Conscious Discipline Training Programs and Workshops
Conscious Discipline training programs exist on a spectrum ranging from a single afternoon workshop to a multi-year school implementation process — and knowing which format fits which context makes a significant difference in outcomes. This page covers the structure of available training pathways, how each format works mechanically, the settings where each tends to appear, and the practical boundaries that determine which program a school, childcare center, or parent group should pursue.
Definition and scope
Conscious Discipline training is the formal instructional infrastructure through which educators, administrators, and caregivers learn the framework developed by Dr. Becky Bailey. The programs are administered through the Conscious Discipline organization, which Bailey founded, and they range from self-paced digital courses to in-person institutes held across the United States. The central goal of all formats is identical: to help adults regulate their own internal states first, so that regulatory capacity can transfer to the children they work with — a sequence grounded in what the framework calls the Brain State Model.
The scope of training extends across three primary audiences. Classroom teachers and early childhood educators represent the largest group. Administrators and school coaches constitute a second cohort, trained specifically to support staff rather than children directly. The third group is parents, who access shorter and less credentialed pathways than school professionals but engage with the same foundational concepts around connection and social-emotional learning.
How it works
Training delivery follows a tiered structure, and the distinctions between tiers matter more than they might appear on a brochure.
Self-Study and Online Courses
The entry point for most individuals is the Conscious Discipline online platform, which hosts video-based modules organized around the Seven Powers for Conscious Adults and the Seven Skills of Discipline. These courses are asynchronous, meaning participants move through material independently. Completion certificates are available but do not confer certified instructor status.
Conscious Discipline Institutes
The Institute is a multi-day immersive training, historically held in Orlando, Florida at the organization's home base, though regional events occur at partner sites. A standard Institute runs 5 consecutive days. Participants work through the complete framework including safety, connection, and problem-solving as developmental progression — not merely as a list of topics. The Institute is the prerequisite for anyone pursuing Certified Instructor status.
Certified Instructor Pathway
The certified instructor track requires completing a full Institute, followed by a practicum period in which candidates implement the framework in their own setting and document the process. Only certified instructors are authorized to train others under the Conscious Discipline name. This distinction matters significantly for school implementation: a building with at least one certified instructor can sustain training internally rather than relying on external consultants for every professional development cycle.
School and District Contracts
For organizations pursuing the School Family model, the training pathway expands to include coaching visits, fidelity assessments, and administrator-level modules. This is the most comprehensive format and the one associated with the strongest documented outcomes in the research literature.
Common scenarios
The format a group selects tends to follow recognizable patterns:
- Single-classroom teacher, no institutional support — Typically begins with online courses and self-study materials, supplemented by the Shubert book series (Shubert books and resources) to bridge concepts into classroom practice.

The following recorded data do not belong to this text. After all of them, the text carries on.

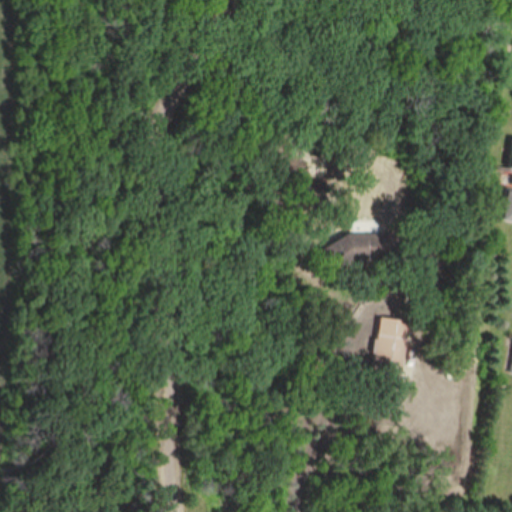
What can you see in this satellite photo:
building: (507, 203)
building: (366, 246)
road: (164, 250)
building: (390, 344)
road: (331, 401)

- Early childhood program pursuing licensing alignment — Sends 1–2 staff members to a regional Institute, then uses those staff as internal coaches while the broader team accesses online modules.
- Elementary school with district backing — Pursues a multi-year contract that includes Institute training for all teachers, professional development follow-up sessions, and administrator coaching.
- Parent group connected to a school — Accesses a condensed parent-focused curriculum, which runs 6–8 sessions and covers routines, rituals, and breathing techniques without the full pedagogical framework required for classroom implementation.
The overview of everything covered across the framework shows how these training pathways connect to the broader ecosystem of Conscious Discipline tools and structures.
Decision boundaries
The clearest way to think about which training format applies is to separate two questions: who is being trained, and what will they be asked to do afterward.
Professional vs. parent pathways diverge at the point of institutional accountability. A parent learning Conscious Discipline is implementing it in one household. A teacher implementing it in a classroom of 22 kindergartners in a Title I school carries a different weight of responsibility — and the training structure reflects that. Teachers and administrators pursuing institutional implementation need at minimum the full Institute experience before coaching others.
Depth of implementation vs. awareness training is the second boundary. A 90-minute workshop creates awareness. A 5-day Institute creates practitioners. A 2-year school contract creates culture. Confusing the first for the third is perhaps the most common failure mode in professional development generally, not just in this framework — and the Conscious Discipline organization is reasonably explicit about this distinction in its own materials.
For specialized populations — including children with sensory or developmental differences — training for special needs contexts involves additional considerations that standard Institute tracks address only partially, making supplemental resources an important companion to formal training.
The trauma-informed dimensions of the framework also carry their own depth requirements; educators working in high-adversity settings are typically advised to complete the full Institute rather than relying solely on self-paced digital content.